----- Listed entries
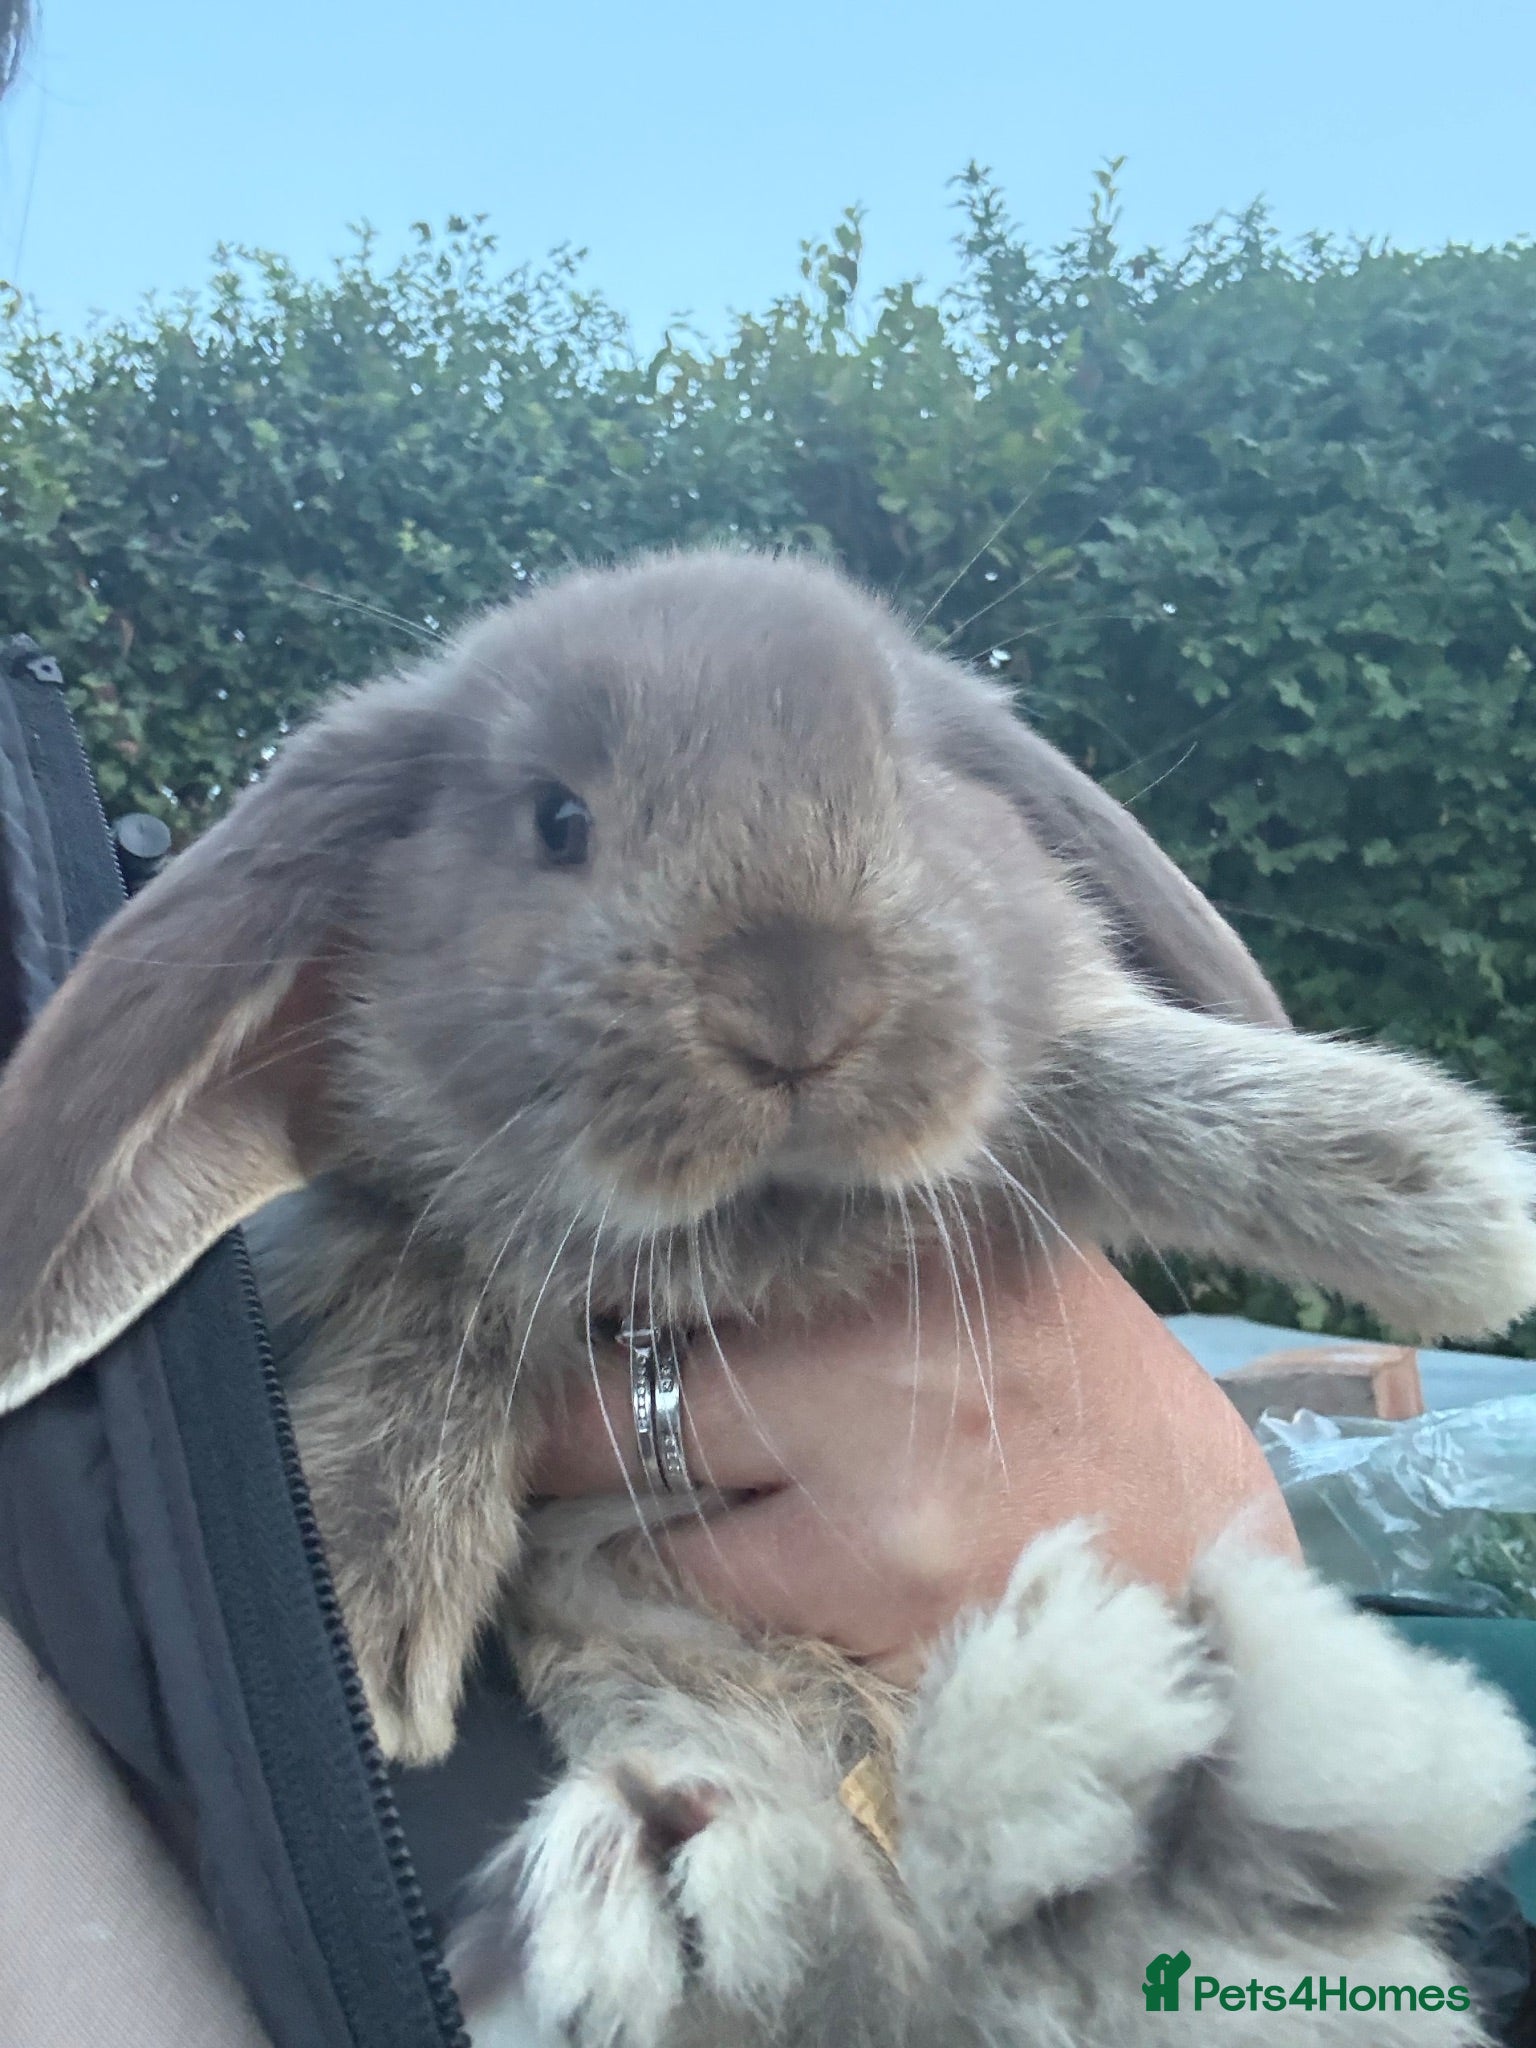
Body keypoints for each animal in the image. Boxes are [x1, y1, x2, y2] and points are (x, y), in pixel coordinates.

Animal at [1, 546, 1535, 2046]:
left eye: (909, 780)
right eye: (558, 819)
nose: (797, 996)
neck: (761, 1232)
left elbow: (1109, 1080)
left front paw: (1447, 1202)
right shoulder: (396, 1229)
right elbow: (435, 1286)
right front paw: (376, 1606)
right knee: (864, 1947)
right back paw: (695, 1860)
----------
Exercise goal: Restate the data above word for word, omitting every picture.

Written reply:
Body keypoints for each animal in the image. Boxes are [x1, y1, x2, y2] and points are (x, y), in pixel coordinates.

Animal at [1, 546, 1535, 2046]:
left eye: (909, 780)
right eye: (558, 819)
nose: (797, 996)
neck: (761, 1232)
left elbow: (1109, 1080)
left front paw: (1447, 1202)
right shoulder: (396, 1229)
right elbow: (435, 1286)
right front paw: (376, 1606)
right knee: (864, 1947)
right back paw: (695, 1860)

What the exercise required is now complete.